Parler users are also instructed to avoid using “fighting words,” which the guidelines describe as “incitements to violence that produce a clear and present danger or a personal assault with the intention of inviting the other party to fisticuffs.”

Under the “fighting words” section of Parler’s guidelines, users are asked not to suggest others should die or be attacked, as well to avoid advocating physically attacking anyone or “symbolically” suggesting someone should be hurt or killed.

“Use your words to express your opinions without the use or threat of violence,” the section reads in part.

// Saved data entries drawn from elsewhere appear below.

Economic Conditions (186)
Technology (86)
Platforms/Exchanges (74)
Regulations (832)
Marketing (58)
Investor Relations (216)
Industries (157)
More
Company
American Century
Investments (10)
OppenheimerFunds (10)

In the interview, Mr. Matze said Parlier “just hired a chief policy officer who’s a real lawyer and not me writing the community guidelines, and she’s actually overhauling that specific clause … because she said it’s a really awkward clause to have” in the guidelines.

“There’s lines that we’re trying to draw, but we also want people to have conversation,” he added. “And naturally, as you know, online arguments typically get people angry and using what would be described as ’fighting words’ on the street, but not online. And so we’re trying to clarify that to make sure that people don’t end up in some kind of cyber jail over, you know, an online debate or dispute got heated, if that makes sense.”

Parler recently surpassed 3.3 million total users now, including 2.3 million who joined within a single month, according to Mr. Matze.